Financial instruments that potentially expose the Company to concentrations of credit risk consist of cash equivalents, short-term bank deposits and trade receivables. The carrying amounts of financial instruments approximate fair value.

Cash and cash equivalents
The Company's cash equivalents are maintained with multiple high-quality institutions and the composition and maturities of investments are regularly monitored by management.

Trade receivable
The trade receivables of the Company are derived from sales to a large number of customers, primarily large industrial corporations located mainly in Asia, the United States and Europe. The Company generally does not require collateral: however, in certain circumstances, the Company may require a letter of credit, other collateral or additional guarantees. An allowance for doubtful accounts is determined with respect to those amounts that the Company has determined to be doubtful of collection. The Company performs ongoing credit evaluations of its customers.

Trade payable
The Company relies on limited source of suppliers and in some cases a sole supplier and/or subcontractors for a number of essential components and subsystems of its products. The Company does not have agreements with all of these suppliers and subcontractors for the continued supply of the components or subsystems they provide.
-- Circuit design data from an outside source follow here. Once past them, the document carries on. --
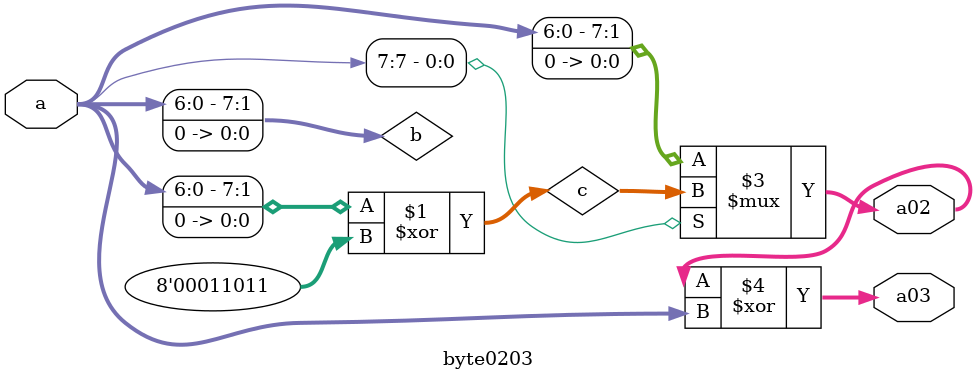
<source format=v>
module byte0203(a,a02,a03);

output[7:0] a02,a03;
input[7:0] a;

wire [7:0] b,c;

assign b={a[6:0],1'b0};
assign c=b^{8'h1b};
assign a02=(a[7]==0)? b:c;
assign a03=a02^a;

endmodule
</source>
An interruption in supply from these sources would disrupt production and adversely affect the Company’s ability to deliver products to its customers, which could have an adverse effect on the Company’s business, revenues and results of operations.

Liquidity:
As mentioned in Note 14C1, in February 2016, the Court of Appeals reinstated the damages originally awarded in the patent infringement case which total, including interest, approximately $14,600. Although the payment of this sum will impact the Company’s liquidity, the Company anticipates that its existing resources and cash flows from operations will be adequate to satisfy its liquidity requirements through calendar year 2016. If available liquidity will not be sufficient to meet the Company’s operating needs, Management’s plans include pursuing alternative financing arrangements or reducing expenditures as necessary to meet the Company’s cash requirements.

Derivative Instruments
The Company enters into foreign exchange instruments to manage its U.S. Dollar to NIS currency exchange risks. The terms of all of these currency instruments are less than one year. The notional amounts and fair value of derivatives as of December 31, 2015 are:
 
   
Notional amount
   
Fair value
 
   
U.S. Dollars
 
Options
           
             
Buy put options (Buy dollars and Sell NIS)
    3,000       27  
                 
Sell call options (Sell dollars and Buy NIS)
    3,000       (24 )
 
The fair value of the instruments generally reflects the estimated amounts that the Company would receive or pay upon termination of the contracts at the reporting date.
The Company’s derivative instruments are measured at fair value on the measurement date using Level 2 inputs.
 
Such instruments had a combined fair value gain of $92 and $(96) for the years ended December 31, 2015 and 2014, respectively, based on quotations from financial institutions. The Company does not apply hedge accounting. Gains /losses on these instruments are recognized in the consolidated statement of operations.